* Mukaddes Nalbant gibilerini milletvekili seçerek, Bulgaristan'daki bütün şehitlerimize ve gazilerimize, Kuzey Makedonya'daki rahmetli Yücelcilere, Batı Trakya'daki Sadık Ahmetlere, Bosna'da ve Kosova'daki kahramanlarımızın anısı önünde büyük bir saygısızlık etmiyoruz mu?
PAYLAŞ
Bulgaristan'da gerçekleşecek olan parlamento seçimleri için partiler seçim listelerini artık dikkatimize sundular.
DPS'nin Kırcaali ilinin milletvekili aday listesinde kimlerin yer aldığını gördüğümde istemeyerek de olsa o acılarla dolu 1984 - 1989 yıllarına geriye döndüm.
1987 yılında, despotik komünist rejimin birer siyasi mahkumu olarak yüzlerce masum Türk evladı, Eski Zağara ceza evinin ikinci müfrezesinde haksız yere yatıyoruz.
Tamamen "beyin yıkama" amaçlı, bazen haftada bir veya iki haftada bir kere iş çıkışından sonra, bizler - devletin zoraki "soya dönüş" dayatmasına karşı koyanlar, toplu halde sinema salonuna götürülüp rejimin hazırladığı propaganda filmlerini izlemeye mecbur kalıyorduk...
İşte böyle bir günde yine sinema salonunu mecburen doldurmuştuk. Bu sefer izleyeceğimiz film güya belgesel niteliği taşımaktaydı. Konusu da bir takım satılmış sözde Türk asıllı "entelektüellerin," rejimin silah zoruyla gerçekleştirdiği isim değişimini "haklı ve doğru" çıkarma çabalarıydı...
Ama bütün bunlar bizim için çok ucuz numaraydı ve bunu yutmamız ise mümkün değildi.
Sahnenin birisinde konuşan kadın tanıdık çıkmıştı. Kasaba parkında, ağaçların gölgesinde bulunan banka oturmuş, bacak bacak üstüne atmış, bu çok rahat tavırlı kadın, güya nenesinin sandıklarını karıştırırken eski Bulgar elbiseleri görmüş ve böylece İslamlaştırılmış Bulgarların torunu olduğunu ve bundan büyük mutluluk duyduğunu uzun uzadıya kamera önünde anlatıyordu...
Komünistlerin bülbülü olmayı tercih eden bu kişi Mestanlı lisesinde öğretmen olarak çalışan Mukaddes Nalban'tın ta kendisiydi...
Bu denli tamamen deli zırvalıklarını dinlememek için hepimizin hemen sinema salonunu terk etmemize rağmen, bir hafta sonra iş çıkışından sonra, bizleri yine aynı sinema salonuna götürdüler.

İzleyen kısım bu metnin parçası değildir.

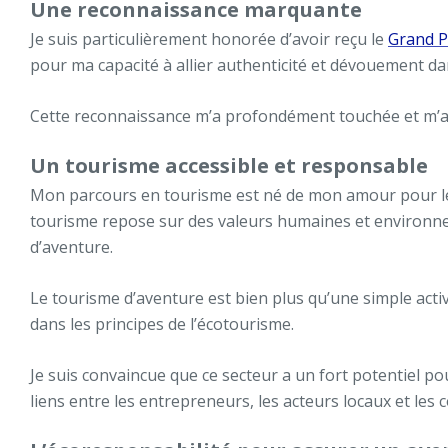
Une reconnaissance marquante
Je suis particulièrement honorée d’avoir reçu le
Grand Pr
pour ma capacité à allier authenticité et dévouement d
Cette reconnaissance m’a profondément touchée et m’a in
Un tourisme accessible et responsable
Mon parcours en tourisme est né de mon amour pour le
tourisme repose sur des valeurs humaines et environnem
d’aventure.
Le tourisme d’aventure est bien plus qu’une simple activ
dans les principes de l’écotourisme.
Je suis convaincue que ce secteur a un fort potentiel p
liens entre les entrepreneurs, les acteurs locaux et le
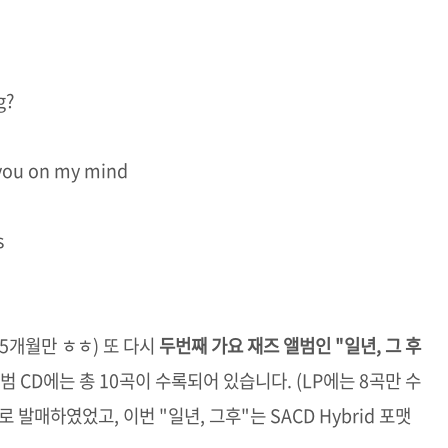
g?
ou on my mind
s
-5개월만 ㅎㅎ) 또 다시
두번째 가요 재즈 앨범인 "일년, 그 후
범 CD에는 총 10곡이 수록되어 있습니다. (LP에는 8곡만 수
 발매하였었고, 이번 "일년, 그후"는 SACD Hybrid 포맷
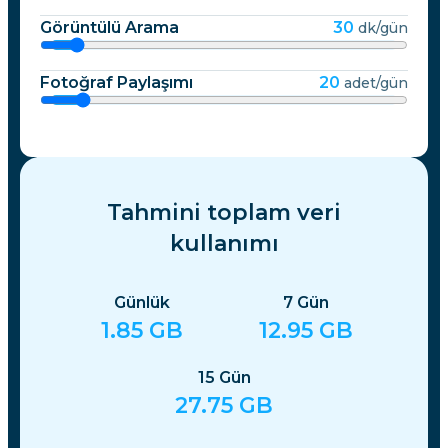
Görüntülü Arama
30
dk/gün
Fotoğraf Paylaşımı
20
adet/gün
Tahmini toplam veri
kullanımı
Günlük
7
Gün
1.85
GB
12.95
GB
15
Gün
27.75
GB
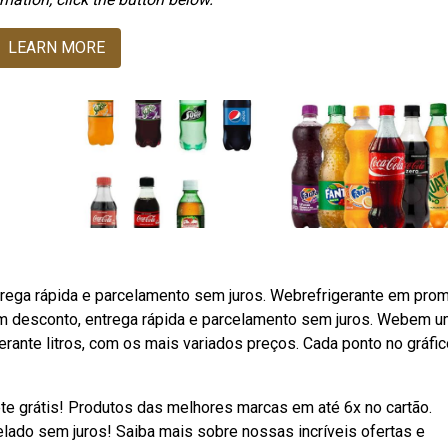
LEARN MORE
trega rápida e parcelamento sem juros. Webrefrigerante em pro
om desconto, entrega rápida e parcelamento sem juros. Webem 
ante litros, com os mais variados preços. Cada ponto no gráfic
te grátis! Produtos das melhores marcas em até 6x no cartão.
elado sem juros! Saiba mais sobre nossas incríveis ofertas e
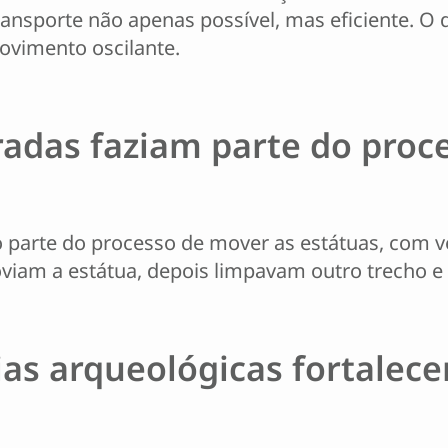
ransporte não apenas possível, mas eficiente. O
ovimento oscilante.
radas faziam parte do proc
parte do processo de mover as estátuas, com ve
am a estátua, depois limpavam outro trecho e 
ias arqueológicas fortalece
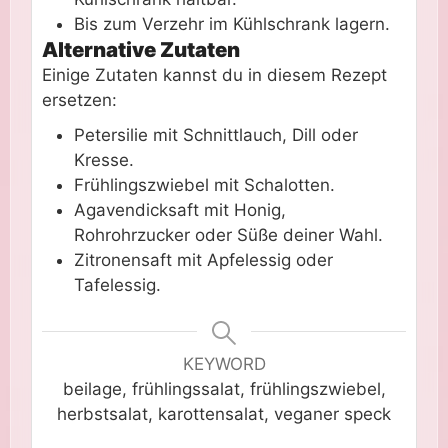
Bis zum Verzehr im Kühlschrank lagern.
Alternative Zutaten
Einige Zutaten kannst du in diesem Rezept
ersetzen:
Petersilie mit Schnittlauch, Dill oder
Kresse.
Frühlingszwiebel mit Schalotten.
Agavendicksaft mit Honig,
Rohrohrzucker oder Süße deiner Wahl.
Zitronensaft mit Apfelessig oder
Tafelessig.
KEYWORD
beilage, frühlingssalat, frühlingszwiebel,
herbstsalat, karottensalat, veganer speck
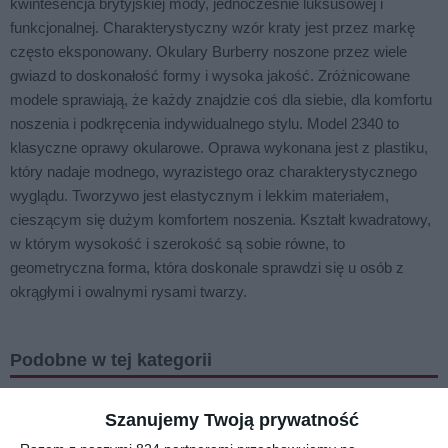
kwintesencja brytyjskiej mody, jednocześnie luksusowej i
funkcjonalnej. Charakterystyczny wzór kraty jest przez markę
często eksponowany. Okulary Burberry noszone przez wiele
gwiazd to doskonałość formy i wysoka jakość. Zróżnicowane
modele sprawiają, że każdy znajdzie coś dla siebie, dla komfortu
noszenia i podkręcenia indywidualnego stylu. Model 2340 to
klasyczne oprawy okularowe. Oprawa wykonana jest z plastiku,
który nadaje modnego, wyrazistego oraz charakterystycznego
wyglądu. Tworzywo jest elastycznym i lekkim materiałem,
cieszącym się dużym komfortem noszenia. Kształt kwadratowy,
w którym wysokość i szerokość są sobie równe, to
geometryczna forma, która doskonale sprawdzi się u osób z
okrągłymi i owalnymi rysami twarzy.
Podobne w tej kategorii
Szanujemy Twoją prywatność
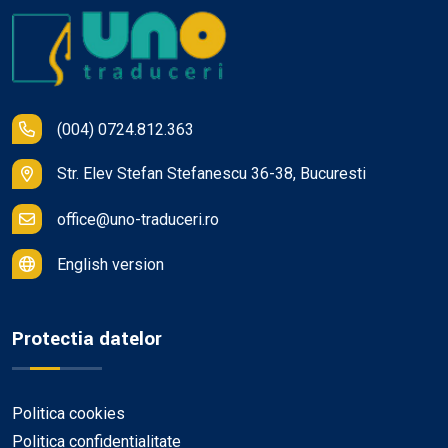
(004) 0724.812.363
Str. Elev Stefan Stefanescu 36-38, Bucuresti
office@uno-traduceri.ro
English version
Protectia datelor
Politica cookies
Politica confidentialitate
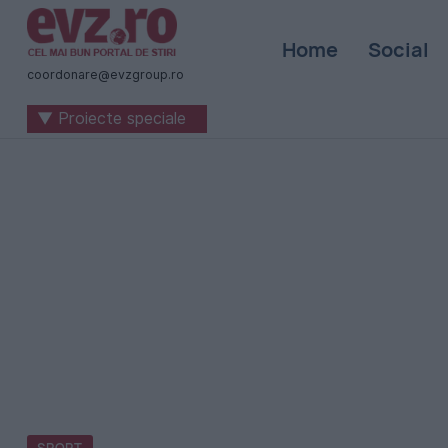
Știri
Home
Social
naționale
coordonare@evzgroup.ro
și
▼ Proiecte speciale
internaționale
|
România
-
Evenimentul
Zilei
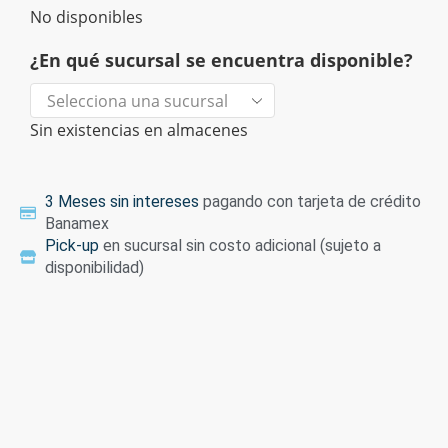
No disponibles
¿En qué sucursal se encuentra disponible?
Sin existencias en almacenes
3 Meses sin intereses
pagando con tarjeta de crédito
Banamex
Pick-up
en sucursal sin costo adicional (sujeto a
disponibilidad)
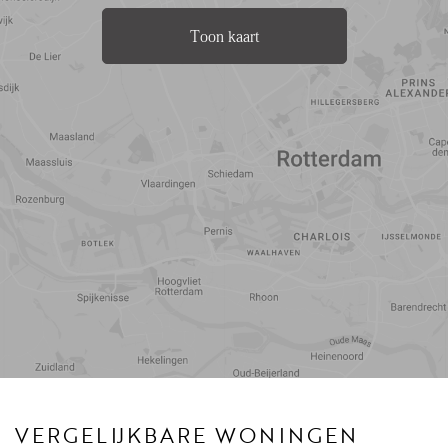
Toon kaart
Reistijd
Voorzieningen
VERGELIJKBARE WONINGEN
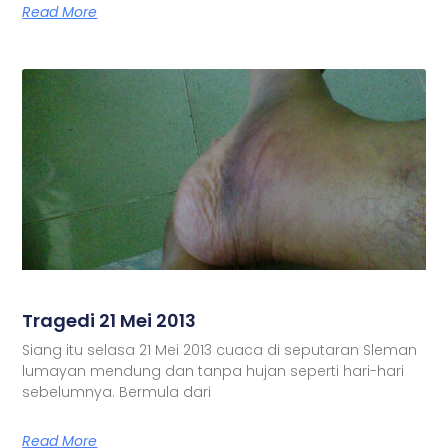
Read More
Tragedi 21 Mei 2013
Siang itu selasa 21 Mei 2013 cuaca di seputaran Sleman
lumayan mendung dan tanpa hujan seperti hari-hari
sebelumnya. Bermula dari
Read More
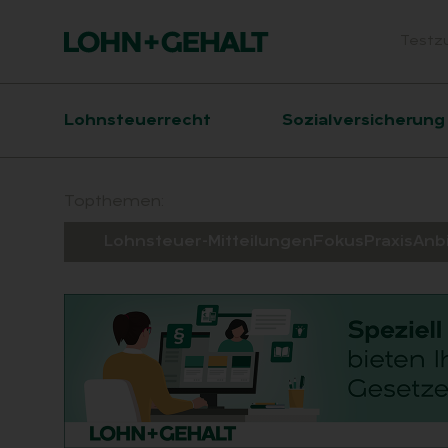
Testz
Head
Hauptnavigation
Lohnsteuerrecht
Sozialversicherung
Suchfeld
Topthemen:
Lohnsteuer-Mitteilungen
Fokus
Praxis
Anb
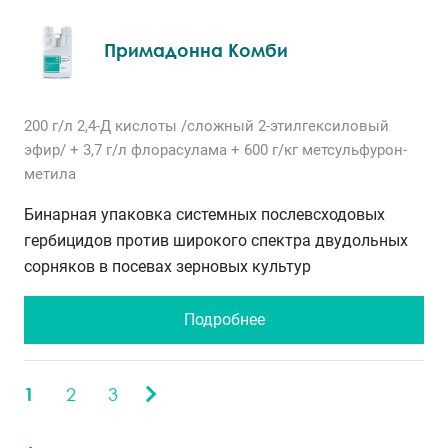
Примадонна Комби
200 г/л
2,4-Д кислоты /сложный 2-этилгексиловый
эфир/
+ 3,7 г/л
флорасулама
+ 600 г/кг
метсульфурон-
метила
Бинарная упаковка системных послевсходовых
гербицидов против широкого спектра двудольных
сорняков в посевах зерновых культур
Подробнее
1
2
3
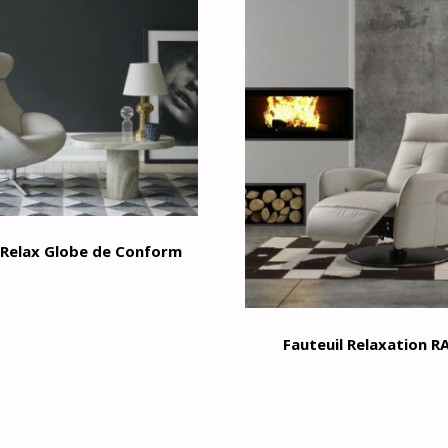
 Relax Globe de Conform
Fauteuil Relaxation R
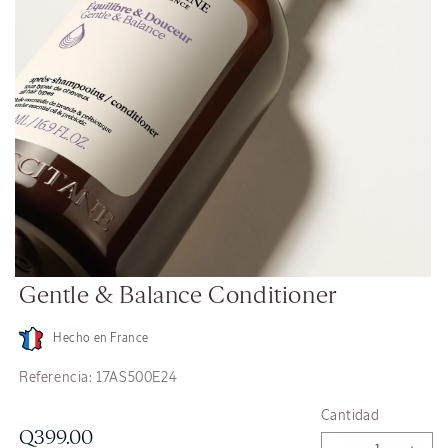
Abrir
Gentle & Balance Conditioner
elemento
multimedia
2
en
Hecho en France
una
ventana
SKU:
Referencia:
17AS500E24
modal
Cantidad
Precio
Q399.00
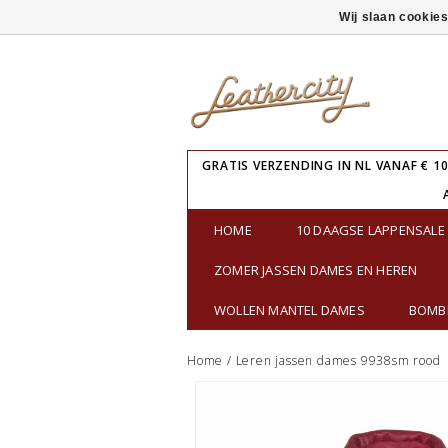
Wij slaan cookie
GRATIS VERZENDING IN NL VANAF € 10
HOME
10 DAAGSE LAPPENSAL
ZOMER JASSEN DAMES EN HEREN
WOLLEN MANTEL DAMES
BOMBE
Home
/
Leren jassen dames 9938sm rood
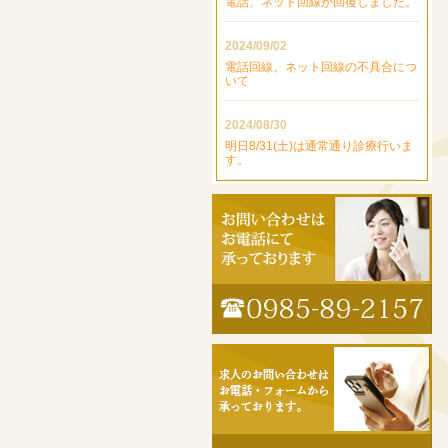
電話、ネット回線が回復しました。
2024/09/02
電話回線、ネット回線の不具合につ
いて
2024/08/30
明日8/31(土)は通常通り診療行いま
す。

Bu sefer her ik-üç mahkum arasına birer gardiyan oturtuldu.
Ekranda, daha önce izlememek için boykot ettiğimiz aynı film çıktı. Bazı arkadaşlarımız yine salonu terk etmek için hamlede bulundular, fakat kalın enseli gardiyanlar buna asla müsaade etmiyorlardı. Bu sefer filmi izlememek için başka bir boykot çaresi bulduk. Sandalyelerimize ters bir şekilde oturduk ve ekrana karşı sırtlarımızı döndük. Böylece cezaevi yönetimi de verdiğimiz mesajı almış oldu...
Karanlık aylar ve yıllar geldi geçti. Günün birinde komünist rejim yıkıldı ve bizler özgürlüğümüze kavuştuk.
Bizim Türkler, güya kendi partisini kurdular ama bu sefer Ahmet Doğan gibi eski rejimin sadık muhbirleri DPS'nin başına geçirildi ve milletvekili yapıldılar. Vaktinde o seyretmek için mecbur bırakıldığımız belgesel filminde bülbül gibi ötenler de vardı aralarında...
Mukaddes Nalbant gibilerini milletvekili seçerek, Bulgaristan'daki bütün şehitlerimize ve gazilerimize, Kuzey Makedonya'daki rahmetli Yücelcilere, Batı Trakya'daki Sadık Ahmetlere, Bosna'da ve Kosova'daki kahramanlarımızın anısı önünde büyük bir saygısızlık etmiyoruz mu?